Check each line of the entries below for the word "Nooli", and copy the lines that have it.

## Page-level text extractions
►
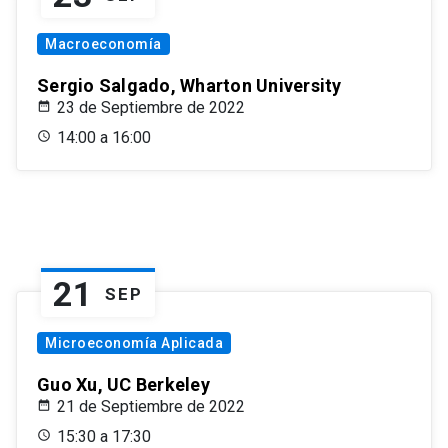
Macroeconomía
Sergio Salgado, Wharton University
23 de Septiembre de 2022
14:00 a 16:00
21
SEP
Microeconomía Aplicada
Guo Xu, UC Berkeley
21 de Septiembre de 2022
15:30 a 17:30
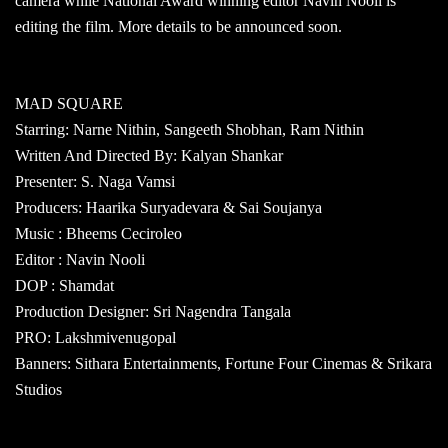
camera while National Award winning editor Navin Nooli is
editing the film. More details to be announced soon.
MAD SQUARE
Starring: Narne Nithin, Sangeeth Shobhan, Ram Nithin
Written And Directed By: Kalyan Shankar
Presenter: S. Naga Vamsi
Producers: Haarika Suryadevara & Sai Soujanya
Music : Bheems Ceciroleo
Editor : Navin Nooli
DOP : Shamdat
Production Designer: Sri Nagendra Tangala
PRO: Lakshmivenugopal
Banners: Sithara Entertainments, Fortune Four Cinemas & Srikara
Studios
◄
## ANSWER TO THIS EXERCISE
camera while National Award winning editor Navin Nooli is
Editor : Navin Nooli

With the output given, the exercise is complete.